> Excerpt to read:
________________
Managing Technical Debt

A Perspective on Technology Debt

(Cross-posted to the Cloudability Blog)

As engineers and managers we often speak of “technology debt” – the accumulated cruft and drag coefficient that make maintaining a system harder over time. Brittleness arises over time, as sure as the sun rises.

It seems to happen due to a variety of factors, but the ones that stand out to me the most are:

  • Dusty, long-forgotten corners of the system.
  • Nasty but necessary expedient hacks.
  • Changes in business requirements that result in code being repurposed awkwardly.
  • The system growing larger than can be fit in one head, making it impossible to see the “big picture” in enough detail to find all the things that no longer make sense.
  • Changes in the development styles of the engineers working on the system over time, as new engineers come in, and old engineers leave.
  • Variation in the skill levels of engineers involved in various aspects of the system.

Much thought is given to technology debt and ways of managing it, but it’s a complicated problem and most of the techniques I’ve come across require a degree of organizational buy-in and individual discipline that I have difficulty imagining them being deployed adequately to fulfill their vaunted promises. In some cases, there’s a wide sentiment that fully employing the techniques would actually be net harmful.

In all cases, the solution proposed is in project management techniques.

Not long ago, I had an idea for addressing the problem that I think can be integrated into more or less any project management technique, provides a minimum of overhead, and a plethora of benefits.

Treating Technical Debt Like Real Debt

Essentially, my idea is simple: Treat technology debt the way I would treat real debt. Find my debts, and make regular, incremental payments on them.

That sounds easy in the abstract, but as always the devil is in the details.

What does it even mean to make an “incremental payment” on technology debt?

Well, it’s more than just fixing code. It’s about fixing the causes of the code becoming a problem over time. You have multiple debts to pay down:

  • The code itself.
  • The gap in skill between the engineers on your team.
  • Minimizing silos of information that exist only in one person’s head.
  • Getting engineers to be on the same page stylistically enough to avoid clobbering each other.
________________
> What the task asks:
Please carry on the technical debt post from its final bullet point, in the same style. The data that comes next is from an unrelated source.

> Supplied data:
________________
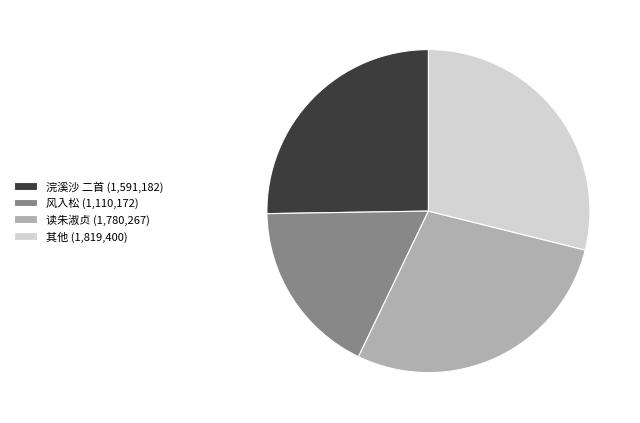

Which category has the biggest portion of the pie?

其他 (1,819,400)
________________
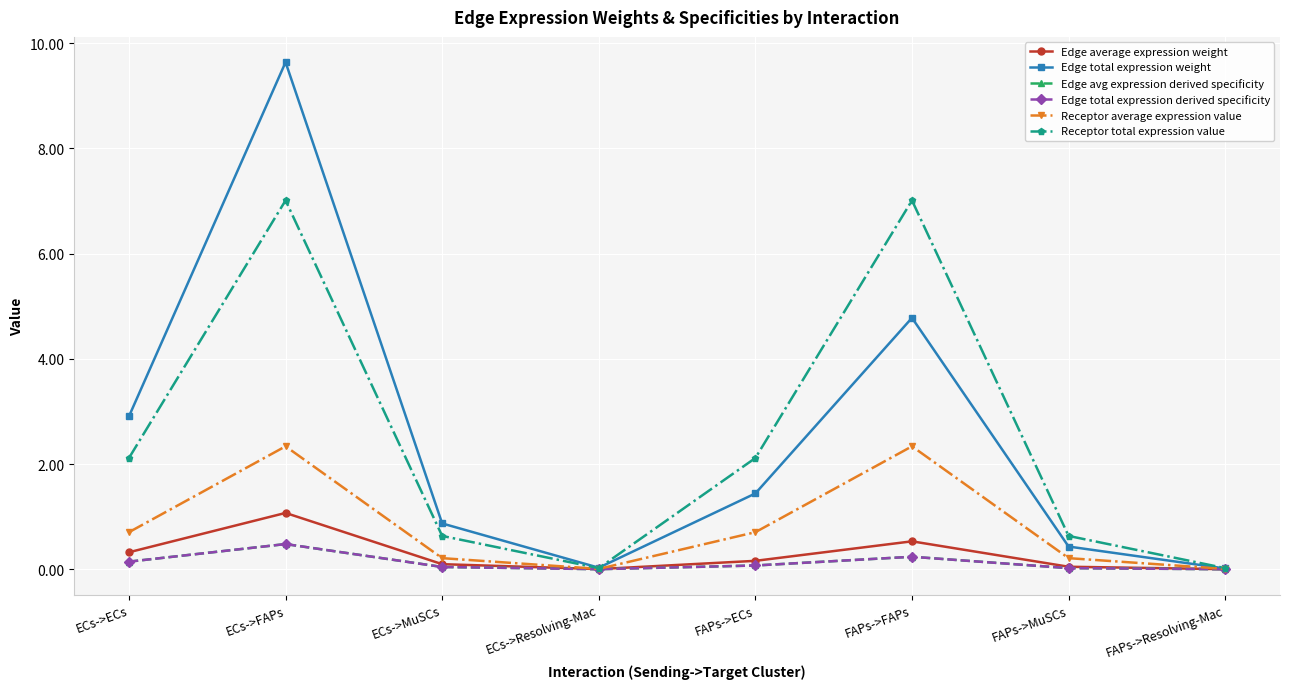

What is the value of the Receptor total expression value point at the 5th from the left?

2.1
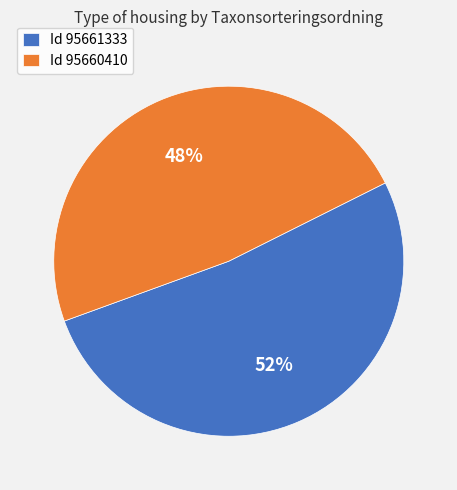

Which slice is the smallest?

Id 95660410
________________
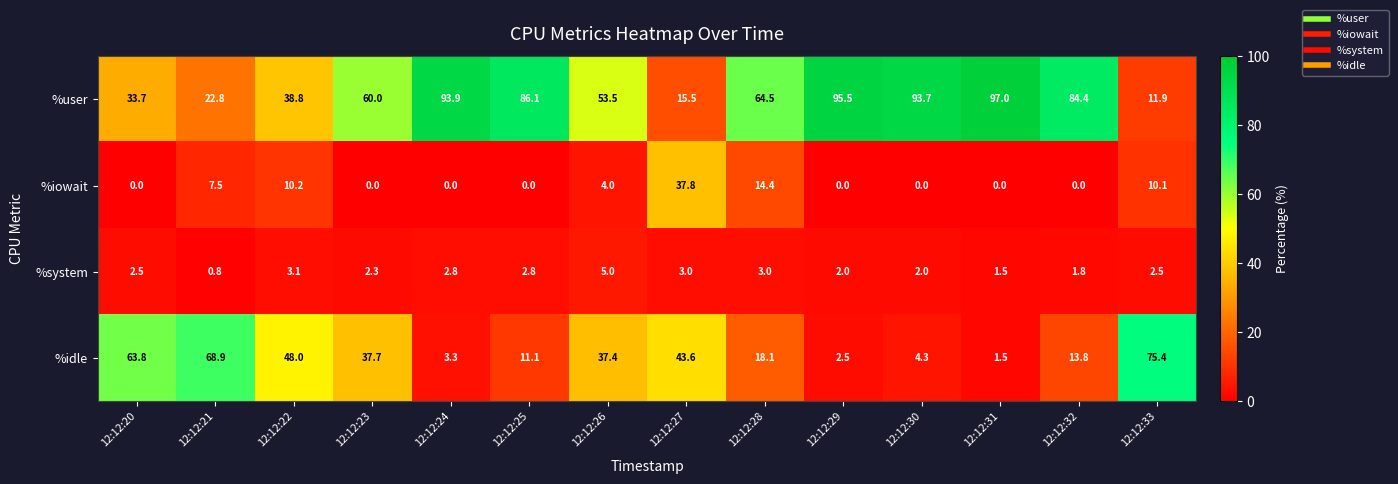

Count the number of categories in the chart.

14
________________
> Task output:
Cloudability and Technology Debt

Like many startups moving at a break-neck pace, Cloudability – being a year old – has already accrued a bit of technology debt. Not enough to be making TheDailyWTF.com, but enough to make me want to get on top of it.

So at Cloudability, some months ago, I introduced a new process that is already making a world of difference on all fronts.

Introducing: Kill it With Fire Fridays

Kill it With Fire Fridays is a once-weekly meeting, and a small amount of ‘homework’ for every engineer.

Every friday, all engineers meet for 1.5 hours. No more, no less. And every engineer gets 1 hour of 'homework’. If their homework takes them more than an hour they’re to stop, put what they’ve got on a branch, and then we can discuss what made our estimation of the effort needed incorrect at the next meeting.

The key to making this process work is, of course, buy-in from the very top on down. All the management-level employees are bought into this process and have made sure to plan accordingly.

So… What is it?

In Kill it With Fire Friday, we bring up a variety of topics for discussion, and we burn through a long list of things to make concrete improvements.

The first few KiWFF meetings were devoted to discussions of what we valued in terms of test cases. What makes a test “good” in our minds, and what makes it bad. What tools we wanted to use, and why. We revisited this discussion when we brought on a new engineer with strong opinions on the topic – and we revised our thinking according to the new insights he brought to the table.

Right now, our early burn-down list of work is focused on making our test cases be what we want them to be, and to be more comprehensive.

We decided that clarity of intent was a crucial factor in the quality of a test case for us. It mattered that the intent of the code under test be very clearly evident to a reader of the test who did not have any part in writing the code. So one of our standard units of homework is to have engineers read others’ tests and comment.

In the case of Cucumber features, this happens only at the level of *.feature files (for now), and for RSpec examples, the focus is on things like the describe lines and the other pieces that convey intention.

I’m particularly fond of asking the engineers with the least TDD experience to take on these tasks as it’s proven enormously helpful at surfacing hidden assumptions, flaws in our standards, and so forth. It also helps them to get a clearer sense of how to write good tests when they’re called upon to offer suggestions on how to improve the clarity of intent.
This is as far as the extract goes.